Customer Reviews
a history of neuroarthistory - By: A. Beeton, 11 Feb 2008 
slightly disappointing for this is, as Onians statesin his preface, but a rather longer preface to his next two books which will create a neuroarthistory trilogy. This is then the precursor, which lays the long tradition to which Onians belongs, the lineage that starts with Aristotle at number 1 & ends with Semir Zeki at number 25, (although as he points out his wife should be at number 26.)
The format of the book is based on Eric Fernies Art History & its Methods - but lacking the anthology, chapters vary between a Dan Brown-esque two & a half pages to a more substantial 12 pages as he begins to sink his teeth into the subject matter - which are the neuroarthistorians from antiquity to the present.
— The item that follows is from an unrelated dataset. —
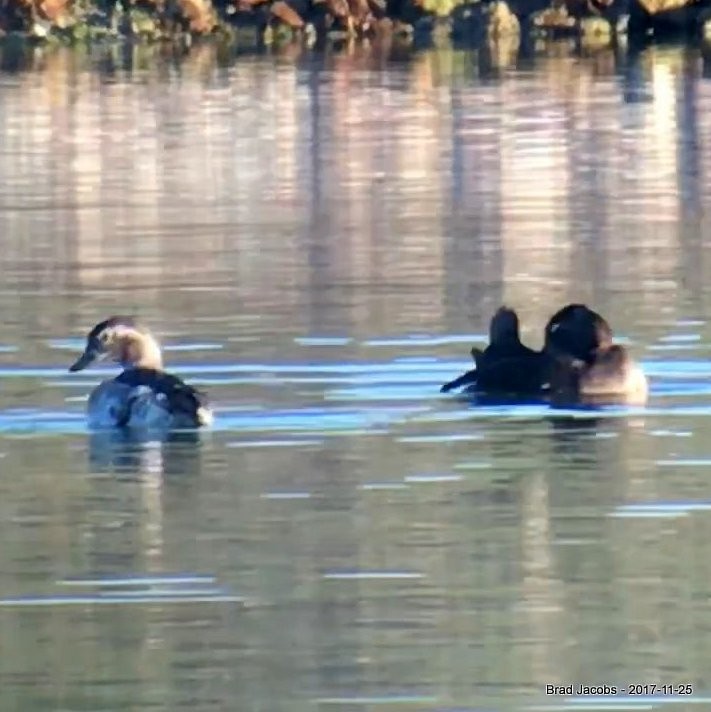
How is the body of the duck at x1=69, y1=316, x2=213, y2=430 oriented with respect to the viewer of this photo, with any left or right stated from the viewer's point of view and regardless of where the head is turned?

It begins interesting & informative with Aristotle & then leading on to Pliny the Elder, Appollonius of Tyana & al-Haytham - which is rather good, from Leonardo onwards things get a bit flabby & by Ruskin you are racing towards the end. Things liven up considerably when we bump into old favourites like Gombrich & Baxandall & then we end up with Zeki. The end (true to life) comes suddenly & expectantly & one wonders where the autobiographical sketch is of the author. But alas modesty prevents this - & hence another disappointment- we don't get to analyse Onians' neurons & his own brain - the most interesting, engaging, & inspiring of all the neuroarthistorians.
I must confess that despite having studied with the man himself, & allegedly being a neuroarthistorian I found the concept of this book a bit hard to fathom, it is a history of neuroarthistory, & it relies on the old Zeki statment that "all artists are neurologists" - if all artists are neurologists then all art historians must be neuroarthistorians...this is what this book is about - the neuroarthistorians before neuroarthistory...
Conclusion
All-in-all this is essential reading for the budding neurohistorians out there, but quite a short book.